// Copyright 2021 The Chromium Authors
// Use of this source code is governed by a BSD-style license that can be
// found in the LICENSE file.
syntax = "proto2";
option optimize_for = LITE_RUNTIME;
package segmentation_platform.proto;
import "components/segmentation_platform/public/proto/aggregation.proto";
import "components/segmentation_platform/public/proto/output_config.proto";
import "components/segmentation_platform/public/proto/types.proto";
// The version is used to verify if the metadata provided by the server is
// supported in current version of the code. Update the version number for any
// new feature added to metadata proto, and add a log of the new changes in the
// current version in this file.
// Version 0 supports UMA features and aggregation in |features| field.
// Version 1 supports UMA features, custom inputs and sql features in
// |input_features| field.
// Version 2 supports training data output collection in |training_outputs|
// field.
// Version 3 supports trigger configurations for training data collection.
enum CurrentVersion {
METADATA_VERSION = 3;
}
// Version information for segmentation models.
message VersionInfo {
// Minimum model metadata version that is supported. Some newer
// features/fields might not be available before this version. This field is
// set on the server and read by the client to verify if model is valid.
optional int32 metadata_min_version = 1;
// Current model metadata version. This field is set by the client while
// sending a model download request to optimization guide server so that the
// server knows the capabilities of the client.
optional int32 metadata_cur_version = 2;
}
// Used to identify the source of the model whether it is a client side or
// server side model.
enum ModelSource {
UNKNOWN_MODEL_SOURCE = 0;
SERVER_MODEL_SOURCE = 1; // Represents server side model.
DEFAULT_MODEL_SOURCE = 2; // Represents client side model.
}
message UMAFeature {
// The type of signal this feature refers to.
// Note: SignalType::UKM_EVENT type is only used for SignalStorageConfig and
// should not be used as uma feature's signal type.
optional SignalType type = 1;
// The human readable name of the histogram or user action.
optional string name = 2;
// The hash of the histogram name or user action. Must match the result of
// base::HashMetricName.
optional fixed64 name_hash = 3;
// Number of buckets to include in the result. If set to 0, no data will be
// collected. This can be used to start storing data before it should be used.
// See documentation for Aggregation for details.
_ _ _ _
*Assigned task 1*
Answer these from the proto file:
(a) What does version 2 of the metadata support?
(b) Which ModelSource value represents a client side model?
(c) Who sets metadata_cur_version, and when?
*Assigned task 2*
Give the full path of every file that the proto file imports.

*Given data*
_ _ _ _
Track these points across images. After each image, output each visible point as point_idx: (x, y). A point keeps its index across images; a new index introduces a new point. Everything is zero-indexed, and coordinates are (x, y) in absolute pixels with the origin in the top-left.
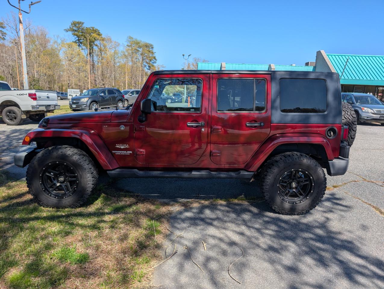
_ _ _ _
*Answer area 1*
(a) Training data output collection in the |training_outputs| field.
(b) DEFAULT_MODEL_SOURCE (value 2).
(c) The client sets it while sending a model download request to the optimization guide server.

*Answer area 2*
components/segmentation_platform/public/proto/aggregation.proto
components/segmentation_platform/public/proto/output_config.proto
components/segmentation_platform/public/proto/types.proto